§ **ASSIGNMENT**: Only the lines from the top of the material through the line containing "Figure 8. Security" should be restated, each one exactly.

*** MATERIAL TO PROCESS Section Begins ***

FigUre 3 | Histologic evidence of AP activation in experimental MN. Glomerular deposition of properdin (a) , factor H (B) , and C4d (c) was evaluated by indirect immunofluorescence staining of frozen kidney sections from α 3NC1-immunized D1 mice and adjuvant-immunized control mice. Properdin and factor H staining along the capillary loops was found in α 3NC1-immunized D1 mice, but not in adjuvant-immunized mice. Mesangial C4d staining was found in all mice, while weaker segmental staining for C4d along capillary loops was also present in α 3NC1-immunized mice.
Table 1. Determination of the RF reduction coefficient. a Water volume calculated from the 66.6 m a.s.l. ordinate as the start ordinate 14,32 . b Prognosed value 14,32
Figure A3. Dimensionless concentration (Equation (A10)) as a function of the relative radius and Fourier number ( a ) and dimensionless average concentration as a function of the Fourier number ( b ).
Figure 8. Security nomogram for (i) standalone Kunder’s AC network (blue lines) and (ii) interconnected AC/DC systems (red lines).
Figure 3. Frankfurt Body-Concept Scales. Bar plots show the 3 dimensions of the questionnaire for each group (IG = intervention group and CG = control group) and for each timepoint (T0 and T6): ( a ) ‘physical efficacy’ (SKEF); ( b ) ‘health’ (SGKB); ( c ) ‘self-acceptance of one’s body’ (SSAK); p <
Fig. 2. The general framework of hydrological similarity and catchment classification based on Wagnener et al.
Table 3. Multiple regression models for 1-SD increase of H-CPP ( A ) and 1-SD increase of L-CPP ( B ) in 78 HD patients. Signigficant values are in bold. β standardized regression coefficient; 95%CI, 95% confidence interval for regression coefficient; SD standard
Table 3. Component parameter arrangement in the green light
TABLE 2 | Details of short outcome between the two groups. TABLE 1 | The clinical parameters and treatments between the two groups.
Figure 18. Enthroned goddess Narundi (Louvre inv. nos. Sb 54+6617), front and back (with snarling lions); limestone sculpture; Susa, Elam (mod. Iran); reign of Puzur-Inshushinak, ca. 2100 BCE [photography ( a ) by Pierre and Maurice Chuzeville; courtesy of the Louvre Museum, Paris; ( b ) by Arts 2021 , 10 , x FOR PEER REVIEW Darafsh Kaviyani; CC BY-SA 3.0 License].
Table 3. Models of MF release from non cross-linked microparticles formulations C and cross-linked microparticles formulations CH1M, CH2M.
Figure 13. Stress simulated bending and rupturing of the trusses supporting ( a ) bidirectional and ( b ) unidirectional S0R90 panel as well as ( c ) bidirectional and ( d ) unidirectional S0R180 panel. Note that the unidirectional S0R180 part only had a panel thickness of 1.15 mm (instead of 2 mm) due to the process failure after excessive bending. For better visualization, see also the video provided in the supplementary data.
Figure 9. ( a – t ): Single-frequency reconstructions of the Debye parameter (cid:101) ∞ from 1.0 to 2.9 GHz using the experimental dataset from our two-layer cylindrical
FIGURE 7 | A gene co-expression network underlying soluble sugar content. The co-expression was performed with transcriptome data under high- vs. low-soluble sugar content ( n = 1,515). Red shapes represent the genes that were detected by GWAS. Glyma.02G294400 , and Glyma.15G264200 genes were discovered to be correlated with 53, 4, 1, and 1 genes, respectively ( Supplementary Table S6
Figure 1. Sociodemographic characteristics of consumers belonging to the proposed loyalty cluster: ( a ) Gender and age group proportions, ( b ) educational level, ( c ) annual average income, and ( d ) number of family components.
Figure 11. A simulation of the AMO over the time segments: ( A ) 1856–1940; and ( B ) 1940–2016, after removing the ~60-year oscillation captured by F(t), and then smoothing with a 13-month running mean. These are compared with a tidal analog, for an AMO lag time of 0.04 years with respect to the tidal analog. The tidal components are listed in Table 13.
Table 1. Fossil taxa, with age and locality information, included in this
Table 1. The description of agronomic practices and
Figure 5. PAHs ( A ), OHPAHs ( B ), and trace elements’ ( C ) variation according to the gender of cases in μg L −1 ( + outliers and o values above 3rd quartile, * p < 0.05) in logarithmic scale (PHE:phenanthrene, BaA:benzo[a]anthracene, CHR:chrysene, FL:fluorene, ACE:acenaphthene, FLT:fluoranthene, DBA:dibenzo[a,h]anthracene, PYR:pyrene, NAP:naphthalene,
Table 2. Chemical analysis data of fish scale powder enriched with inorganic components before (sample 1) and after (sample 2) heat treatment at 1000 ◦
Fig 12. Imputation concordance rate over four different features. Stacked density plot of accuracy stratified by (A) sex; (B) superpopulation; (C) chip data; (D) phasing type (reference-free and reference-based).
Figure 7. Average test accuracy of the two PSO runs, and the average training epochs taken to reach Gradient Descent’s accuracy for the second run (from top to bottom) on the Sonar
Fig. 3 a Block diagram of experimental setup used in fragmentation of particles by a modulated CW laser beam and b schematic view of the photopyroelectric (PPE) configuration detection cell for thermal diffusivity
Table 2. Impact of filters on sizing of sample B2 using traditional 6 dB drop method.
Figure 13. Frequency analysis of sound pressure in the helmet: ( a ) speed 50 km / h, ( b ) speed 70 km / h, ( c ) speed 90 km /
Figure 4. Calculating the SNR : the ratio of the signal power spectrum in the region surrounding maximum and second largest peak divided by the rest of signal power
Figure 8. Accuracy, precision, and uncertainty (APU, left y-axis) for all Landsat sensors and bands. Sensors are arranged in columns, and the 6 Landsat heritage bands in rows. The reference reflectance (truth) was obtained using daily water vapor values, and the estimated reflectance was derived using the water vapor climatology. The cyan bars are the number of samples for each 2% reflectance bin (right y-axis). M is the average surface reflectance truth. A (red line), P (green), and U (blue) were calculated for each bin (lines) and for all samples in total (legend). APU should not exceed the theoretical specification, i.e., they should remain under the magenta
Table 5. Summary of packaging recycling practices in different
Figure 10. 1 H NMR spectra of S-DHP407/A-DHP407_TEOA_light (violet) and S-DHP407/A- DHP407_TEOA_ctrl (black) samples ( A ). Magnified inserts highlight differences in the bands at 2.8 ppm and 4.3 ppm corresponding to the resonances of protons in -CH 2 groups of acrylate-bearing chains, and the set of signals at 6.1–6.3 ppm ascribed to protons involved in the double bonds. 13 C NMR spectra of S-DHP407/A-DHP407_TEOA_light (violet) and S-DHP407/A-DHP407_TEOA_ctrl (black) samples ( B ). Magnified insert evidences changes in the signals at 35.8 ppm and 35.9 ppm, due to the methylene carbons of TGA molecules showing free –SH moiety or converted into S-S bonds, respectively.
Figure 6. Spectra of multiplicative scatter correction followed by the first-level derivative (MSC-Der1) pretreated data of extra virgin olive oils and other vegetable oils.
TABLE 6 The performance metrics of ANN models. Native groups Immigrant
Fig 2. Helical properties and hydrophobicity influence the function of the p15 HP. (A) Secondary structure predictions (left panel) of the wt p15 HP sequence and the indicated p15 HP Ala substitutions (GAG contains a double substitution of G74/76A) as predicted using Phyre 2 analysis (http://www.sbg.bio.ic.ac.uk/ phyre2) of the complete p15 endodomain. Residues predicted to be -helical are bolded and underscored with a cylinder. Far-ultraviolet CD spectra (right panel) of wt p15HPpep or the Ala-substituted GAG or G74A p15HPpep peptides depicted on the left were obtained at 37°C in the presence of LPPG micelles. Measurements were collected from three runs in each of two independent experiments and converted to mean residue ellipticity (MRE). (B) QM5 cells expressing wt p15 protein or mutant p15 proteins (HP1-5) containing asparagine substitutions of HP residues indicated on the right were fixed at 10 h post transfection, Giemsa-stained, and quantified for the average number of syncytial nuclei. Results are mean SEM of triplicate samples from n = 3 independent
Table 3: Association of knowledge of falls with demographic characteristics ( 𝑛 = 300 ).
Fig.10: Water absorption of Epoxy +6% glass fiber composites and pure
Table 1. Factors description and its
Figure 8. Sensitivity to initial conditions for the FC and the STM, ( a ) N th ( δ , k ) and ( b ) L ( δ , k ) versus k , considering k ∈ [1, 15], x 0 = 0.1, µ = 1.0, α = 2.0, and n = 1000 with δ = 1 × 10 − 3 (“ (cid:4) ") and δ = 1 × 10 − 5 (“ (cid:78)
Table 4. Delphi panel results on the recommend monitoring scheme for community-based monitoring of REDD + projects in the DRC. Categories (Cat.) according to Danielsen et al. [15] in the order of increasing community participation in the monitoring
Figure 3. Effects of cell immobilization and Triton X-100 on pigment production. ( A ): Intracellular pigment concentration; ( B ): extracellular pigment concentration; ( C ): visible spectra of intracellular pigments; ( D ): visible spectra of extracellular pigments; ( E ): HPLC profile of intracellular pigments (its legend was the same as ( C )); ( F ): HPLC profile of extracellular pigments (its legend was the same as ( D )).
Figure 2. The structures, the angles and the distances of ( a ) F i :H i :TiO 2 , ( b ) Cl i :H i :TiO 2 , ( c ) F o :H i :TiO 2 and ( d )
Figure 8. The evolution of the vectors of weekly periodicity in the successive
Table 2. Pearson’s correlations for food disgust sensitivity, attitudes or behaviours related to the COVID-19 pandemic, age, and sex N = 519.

*** MATERIAL TO PROCESS Section Ends ***

§ **TASK SOLUTION**:
FigUre 3 | Histologic evidence of AP activation in experimental MN. Glomerular deposition of properdin (a) , factor H (B) , and C4d (c) was evaluated by indirect immunofluorescence staining of frozen kidney sections from α 3NC1-immunized D1 mice and adjuvant-immunized control mice. Properdin and factor H staining along the capillary loops was found in α 3NC1-immunized D1 mice, but not in adjuvant-immunized mice. Mesangial C4d staining was found in all mice, while weaker segmental staining for C4d along capillary loops was also present in α 3NC1-immunized mice.
Table 1. Determination of the RF reduction coefficient. a Water volume calculated from the 66.6 m a.s.l. ordinate as the start ordinate 14,32 . b Prognosed value 14,32
Figure A3. Dimensionless concentration (Equation (A10)) as a function of the relative radius and Fourier number ( a ) and dimensionless average concentration as a function of the Fourier number ( b ).
Figure 8. Security nomogram for (i) standalone Kunder’s AC network (blue lines) and (ii) interconnected AC/DC systems (red lines).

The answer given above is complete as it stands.